There are only a two of Clinton’s emails that were classified as “top secret” the highest form of classified. The discovery of the email this past summer has been the focus of one of the FBI’s probes into Clinton’s conduct while head of the State Department. Intelligence officials say both emails had been originally classified as top secret, however, after reviews, one email remained top secret while the second was downgraded to the secret classification. By sending and receiving classified information on her server, Clinton may have violated USC 18 Section 793, “gross negligence” in “the handling of secure information under the Espionage Act.”
The majority of Clinton’s emails contain mundane business, including scheduling for trips, engagements, and meetings. Other emails give a deeper insight into Clinton the way she operated the State Department, her views, and opinions of other political figures. Many of the emails include the advice and comments from former aide to a former President Bill Clinton Sidney Blumenthal, which have proved controversial. Other emails are light and humorous and show a more personal side to Clinton. The number of emails marked classified concern those who believe Clinton may have compromised national security by using her private email server that was vulnerable to hackers.
A court order requires the State Department to release a batch of emails each month. Each month since last May, the State Department has released thousands of pages of Clintons 55,000 pages of work related emails. The court order is part of Jason Leopold ‘s Freedom of Information Act lawsuit against the State Department forcing them to release Clinton’s emails. Leopold of Vice News requested to see Clinton’s emails in November 2014, and then filed a lawsuit in January 2015. In December 2014, Clinton handed over 55,000 pages or over 30,000 of emails from the private email server she used to the State Department. The emails started on March 18, 2009, and came from two email account addresses email@example.com and HRod17@clintonemail.com.

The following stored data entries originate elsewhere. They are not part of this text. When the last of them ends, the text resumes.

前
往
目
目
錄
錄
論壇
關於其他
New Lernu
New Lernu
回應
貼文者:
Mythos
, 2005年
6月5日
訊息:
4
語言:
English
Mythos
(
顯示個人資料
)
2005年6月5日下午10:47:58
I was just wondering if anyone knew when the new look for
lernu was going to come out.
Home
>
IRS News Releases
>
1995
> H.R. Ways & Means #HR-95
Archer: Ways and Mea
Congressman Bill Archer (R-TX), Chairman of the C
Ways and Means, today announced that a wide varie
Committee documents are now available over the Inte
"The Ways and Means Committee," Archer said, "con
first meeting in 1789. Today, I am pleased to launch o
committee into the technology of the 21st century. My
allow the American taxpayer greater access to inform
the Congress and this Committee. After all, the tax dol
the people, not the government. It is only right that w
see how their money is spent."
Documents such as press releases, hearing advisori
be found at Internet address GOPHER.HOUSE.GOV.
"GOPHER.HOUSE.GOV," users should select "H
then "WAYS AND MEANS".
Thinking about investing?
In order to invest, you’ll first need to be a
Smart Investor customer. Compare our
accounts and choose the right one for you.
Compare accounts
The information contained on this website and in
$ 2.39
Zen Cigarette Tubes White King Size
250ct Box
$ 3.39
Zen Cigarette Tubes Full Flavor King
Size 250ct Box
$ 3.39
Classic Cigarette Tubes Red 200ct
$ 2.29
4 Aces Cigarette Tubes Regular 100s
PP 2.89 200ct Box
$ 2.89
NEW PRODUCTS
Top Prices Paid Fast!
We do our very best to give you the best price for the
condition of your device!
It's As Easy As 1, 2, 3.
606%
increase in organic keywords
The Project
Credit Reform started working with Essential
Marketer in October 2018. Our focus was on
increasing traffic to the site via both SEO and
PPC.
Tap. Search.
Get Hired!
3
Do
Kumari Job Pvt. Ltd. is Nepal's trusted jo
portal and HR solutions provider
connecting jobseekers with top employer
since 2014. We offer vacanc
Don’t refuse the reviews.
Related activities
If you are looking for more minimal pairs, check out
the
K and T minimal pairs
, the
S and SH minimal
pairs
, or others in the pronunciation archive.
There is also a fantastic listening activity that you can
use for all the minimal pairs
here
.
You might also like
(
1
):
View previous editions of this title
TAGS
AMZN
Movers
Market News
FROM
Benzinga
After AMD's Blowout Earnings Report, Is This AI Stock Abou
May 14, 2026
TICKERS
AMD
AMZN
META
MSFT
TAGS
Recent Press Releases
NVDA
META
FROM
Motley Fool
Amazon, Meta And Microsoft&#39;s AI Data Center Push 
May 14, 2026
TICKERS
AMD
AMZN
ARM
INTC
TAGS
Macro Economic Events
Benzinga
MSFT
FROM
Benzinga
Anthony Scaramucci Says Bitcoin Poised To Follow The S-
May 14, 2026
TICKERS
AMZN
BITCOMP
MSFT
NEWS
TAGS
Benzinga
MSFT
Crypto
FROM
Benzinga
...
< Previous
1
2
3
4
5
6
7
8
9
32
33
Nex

The FBI is currently investigating two methods where Clinton’s conduct at the State Department may have been illegal. The first is the investigation of whether she risked national security sending and receiving classified information on her private email server, and if that information was mishandled by her and State Department staffers in the process. The FBI is also investigating the “possible “intersection” of Clinton Foundation work and State Department business” that might have “violated public corruption laws.” The FBI believes donors to the foundation benefitted from Hillary’s being at the State Department gaining political favors from her.